Oil producers across the globe are crossing their fingers hoping that prices per barrel will rise, as consumers across the globe focus their hope on lower or at least steady prices. After all time highs in 2008 where the average price of a gallon of gasoline in the United States was at $4.11, consumers have enjoyed considerably lower prices during recent years.
Currently, the national average cost for a gallon of gasoline is up to $2.81, that’s up almost half a dollar from a year ago when prices were only $2.35. Analysts are predicting prices will continue to rise through the summer, thanks to a variety of factors, some of them very political.
Trump’s Iran Decision
Not least among the issues that will affect the price at the pump will be whether or not President Trump decides to pull the United States out of the Joint Comprehensive Plan of Action (JCPOA), commonly known as the Iran nuclear deal. Candidate Trump campaigned on the idea that the deal wasn’t in the best interests of the American people and has repeatedly issued warnings threatening to pull the US from the agreement. Various world leaders including those from the European Union have pleaded with Trump to remain in the agreement, although Israeli Prime Minister Netanyahu has been a vocal advocate for the US to abandon the deal.

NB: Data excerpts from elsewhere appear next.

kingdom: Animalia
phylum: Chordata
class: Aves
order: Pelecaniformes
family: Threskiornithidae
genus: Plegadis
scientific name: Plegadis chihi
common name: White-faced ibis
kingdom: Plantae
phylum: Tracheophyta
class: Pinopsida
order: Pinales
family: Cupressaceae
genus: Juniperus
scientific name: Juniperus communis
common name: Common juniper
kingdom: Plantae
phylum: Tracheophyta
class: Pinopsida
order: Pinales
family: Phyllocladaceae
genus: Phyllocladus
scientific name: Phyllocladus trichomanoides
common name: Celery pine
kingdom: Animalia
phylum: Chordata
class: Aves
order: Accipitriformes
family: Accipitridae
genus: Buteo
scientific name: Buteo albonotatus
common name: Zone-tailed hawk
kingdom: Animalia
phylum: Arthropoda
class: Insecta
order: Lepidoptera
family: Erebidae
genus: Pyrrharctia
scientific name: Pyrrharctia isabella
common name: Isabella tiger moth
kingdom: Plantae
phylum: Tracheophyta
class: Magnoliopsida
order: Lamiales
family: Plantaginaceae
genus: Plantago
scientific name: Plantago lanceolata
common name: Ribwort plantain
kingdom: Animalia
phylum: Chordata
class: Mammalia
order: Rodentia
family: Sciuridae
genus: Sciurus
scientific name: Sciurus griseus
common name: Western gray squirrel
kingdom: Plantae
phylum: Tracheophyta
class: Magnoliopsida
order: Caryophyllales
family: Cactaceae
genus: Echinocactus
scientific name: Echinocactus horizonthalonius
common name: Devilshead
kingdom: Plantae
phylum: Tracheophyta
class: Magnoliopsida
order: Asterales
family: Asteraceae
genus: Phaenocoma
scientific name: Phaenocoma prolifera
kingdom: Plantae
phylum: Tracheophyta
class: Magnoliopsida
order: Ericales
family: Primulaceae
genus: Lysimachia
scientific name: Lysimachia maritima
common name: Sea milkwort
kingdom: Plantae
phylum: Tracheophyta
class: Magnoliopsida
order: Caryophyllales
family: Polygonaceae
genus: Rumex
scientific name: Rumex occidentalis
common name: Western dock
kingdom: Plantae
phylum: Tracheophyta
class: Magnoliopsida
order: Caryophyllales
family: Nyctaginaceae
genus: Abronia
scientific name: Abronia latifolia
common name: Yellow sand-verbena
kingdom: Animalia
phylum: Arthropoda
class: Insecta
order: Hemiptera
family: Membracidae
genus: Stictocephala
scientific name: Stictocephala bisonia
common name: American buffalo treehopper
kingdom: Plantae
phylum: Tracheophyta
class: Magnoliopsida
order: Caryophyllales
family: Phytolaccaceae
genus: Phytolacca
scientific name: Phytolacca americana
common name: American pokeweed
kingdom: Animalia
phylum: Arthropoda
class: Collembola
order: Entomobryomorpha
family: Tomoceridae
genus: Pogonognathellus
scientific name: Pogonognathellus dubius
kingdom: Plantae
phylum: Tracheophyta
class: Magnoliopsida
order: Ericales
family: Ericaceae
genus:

The decision will ultimately be made by the president with the help of his team of advisors. If Trump does decide to pull out of the deal, it would reimpose restrictions on oil shipments from some members of the Organization of Petroleum Exporting Countries (OPEC). Those restrictions could remove up to a million barrels of oil per day from the market. With a decrease in the supply of oil, prices would naturally rise.
Iran isn’t the only country that’s having a major effect on the oil market right now. Venezuela has been in uncertain political territory for a while now, and a presidential election that socialist leader Nicolas Maduro has scheduled for May 20 could be the tipping point.
If the United States determines that the election wasn’t democratic, the United States may impose sanctions on the OPEC member nation. Venezuela’s oil industry is already hurting, with a crumbling infrastructure and political unrest making borrowing difficult for oil producers. Already Venezuela’s oil output is down about a million barrels a day compared to 2015 numbers, and that may fall even further.
At the beginning of 2017, both OPEC and non-OPEC producers, led by Russia, agreed to cut oil production in an effort to diminish stockpiles around the globe and push the price of oil past the $60 per barrel mark. Those cuts were set to expire, but have been extended until the end of 2018 in an effort to push oil prices higher.
Saudi Arabia is championing a call for even more production cuts, aiming for a price near $88 per barrel in an effort to balance the kingdom’s budget and bring more modernization to the country. These production cuts are significant because OPEC and Russia combined produce over 40 percent of global oil. The cuts also mark the first time that Russia has fully entered a deal with OPEC. The deal’s success is in some jeopardy though, as oil prices over $60 per barrel will spur US Domestic growth, which could drive oil prices back down again.
“If producers in the U.S. increase their rig count over the next few months due to higher prices then I expect another price collapse by the end of 2018,” said Scott Sheffield, executive chairman of Pioneer Natural Resources Co (PXD.N), one of the largest producers in the Permian Basin of Texas and New Mexico, the largest U.S. oilfield, told Reuters.
Regardless of the political outcome, it’s clear that US consumers will be paying higher prices at the pump this summer. Prices are expected to increase at least 14 percent, to $2.74 per gallon, according to estimates from the Federal Government.